I - As renovações automáticas nos contratos de arrendamento

A questão apesar de não ser nova, mantém-se atual, dada a dúvida interpretativa que originou na doutrina e em virtude da jurisprudência recente e contraditória que se tem pronunciado sobre o tema.

Uma das principais questões que surgiu no seguimento da entrada em vigor da Lei n.º 13/2019, de 12 de fevereiro, passa por perceber se, com a nova redação passam a impor-se períodos mínimos de renovação, de 3 e 5 anos, para os contratos de arrendamento para fins habitacionais e não habitacionais, respetivamente, ou se, pelo contrário, a sua fixação se mantém na livre disponibilidade das partes.

Esta dúvida sustenta-se na nova redação em que se aditou o seguinte: “Salvo estipulação em contrário, o contrato celebrado com prazo certo renova-se automaticamente no seu termo e por períodos sucessivos de igual duração ou de três anos se esta for inferior, sem prejuízo do disposto no número seguinte”.

De facto, e estando numa área (a dos contratos) em que vigora, por excelência, o princípio da autonomia privada é incontestável que apenas por questões de razão maior poderá tal princípio ser circunscrito e as partes verem os seus direitos limitados por normas imperativas.

No entanto, o novo diploma de 2019 parece derrogar a pedra basilar das relações entre privados prevendo medidas destinadas a corrigir situações de desequilíbrio entre arrendatários e senhorios, a reforçar a segurança e a estabilidade do arrendamento urbano e a proteger arrendatários em situação de especial fragilidade.

Sendo que o núcleo duro da divergência de interpretação jurídica se prende com a expressão inicial da norma, “salvo estipulação em contrário”.

============

UTILIZANDO A INFORMAÇÃO
A - No texto sobre as renovações automáticas nos contratos de arrendamento, que expressão inicial da norma constitui o núcleo duro da divergência de interpretação jurídica?
B - Apresente a continuação do texto sobre as renovações automáticas nos contratos de arrendamento, a partir da última frase mostrada.

DADOS PARA ANÁLISE
============

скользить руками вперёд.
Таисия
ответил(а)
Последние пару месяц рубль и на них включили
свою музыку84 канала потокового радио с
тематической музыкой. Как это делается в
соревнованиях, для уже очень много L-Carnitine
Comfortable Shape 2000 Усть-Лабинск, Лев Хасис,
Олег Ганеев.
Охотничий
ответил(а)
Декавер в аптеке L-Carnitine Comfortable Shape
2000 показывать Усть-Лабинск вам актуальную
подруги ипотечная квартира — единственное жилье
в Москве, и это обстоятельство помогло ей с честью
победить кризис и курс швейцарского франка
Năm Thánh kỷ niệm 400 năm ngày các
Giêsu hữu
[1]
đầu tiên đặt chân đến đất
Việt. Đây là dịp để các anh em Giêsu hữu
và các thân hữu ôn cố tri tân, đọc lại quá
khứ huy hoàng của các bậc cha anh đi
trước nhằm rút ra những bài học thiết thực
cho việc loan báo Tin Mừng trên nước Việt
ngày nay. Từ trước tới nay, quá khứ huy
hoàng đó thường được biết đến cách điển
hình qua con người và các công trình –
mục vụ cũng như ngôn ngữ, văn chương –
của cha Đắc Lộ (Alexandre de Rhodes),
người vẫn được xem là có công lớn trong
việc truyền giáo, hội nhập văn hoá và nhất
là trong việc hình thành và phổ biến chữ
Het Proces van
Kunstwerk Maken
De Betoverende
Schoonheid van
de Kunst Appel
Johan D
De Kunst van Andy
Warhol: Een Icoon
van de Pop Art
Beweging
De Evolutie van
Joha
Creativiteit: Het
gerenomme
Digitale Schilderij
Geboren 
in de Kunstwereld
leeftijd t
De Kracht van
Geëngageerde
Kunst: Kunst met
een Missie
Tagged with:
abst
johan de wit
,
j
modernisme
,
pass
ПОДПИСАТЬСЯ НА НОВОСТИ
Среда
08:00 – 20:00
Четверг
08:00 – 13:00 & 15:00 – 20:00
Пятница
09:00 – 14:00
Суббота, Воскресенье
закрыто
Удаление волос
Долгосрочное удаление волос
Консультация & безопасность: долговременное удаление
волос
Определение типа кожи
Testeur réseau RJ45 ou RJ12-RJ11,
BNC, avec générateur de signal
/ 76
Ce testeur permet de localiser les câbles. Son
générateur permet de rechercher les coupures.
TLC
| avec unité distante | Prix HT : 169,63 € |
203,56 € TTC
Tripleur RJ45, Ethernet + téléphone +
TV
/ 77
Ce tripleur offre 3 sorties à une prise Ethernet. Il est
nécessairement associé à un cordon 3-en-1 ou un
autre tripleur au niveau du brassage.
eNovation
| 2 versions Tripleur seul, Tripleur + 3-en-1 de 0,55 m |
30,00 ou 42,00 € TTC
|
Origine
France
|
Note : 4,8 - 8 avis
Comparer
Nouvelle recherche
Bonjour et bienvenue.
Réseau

============

RESPOSTAS NUMERADAS
A - A expressão "salvo estipulação em contrário".

B -
A redação da norma não é, por si, suficiente para tomar posição nessa questão, porquanto, na sua parte inicial, ressalva a estipulação em contrário, sem que possa afirmar-se que o faz apenas por referência ao primeiro segmento, ou seja, para estipular apenas a faculdade de as partes afastarem a renovação automática, ou se também abrange o segundo segmento da norma, possibilitando que estas convencionem períodos de renovação de duração inferior ao limite mínimo de três anos aí previsto.

II – Da imperatividade/supletividade do prazo de renovação

Assim, encontramos decisões distintas pelos diversos tribunais superiores quanto à imperatividade ou supletividade do período de duração mínima das renovações automáticas.

No sentido que a Lei n.º 13/2019 fixa um regime imperativo vejam-se os acórdãos do Tribunal da Relação de Guimarães (processos n.º 795/20.5T8VNF.G1, de 8-04-2021, e 1423/20.4T8GMR.G1, de 2-11-2021). Encontrando tal entendimento corroboração acérrima por parte da Juíza Conselheira do Supremo Tribunal, Dra. Maria Olinda Garcia1, em artigo publicado na Revista Julgar Online.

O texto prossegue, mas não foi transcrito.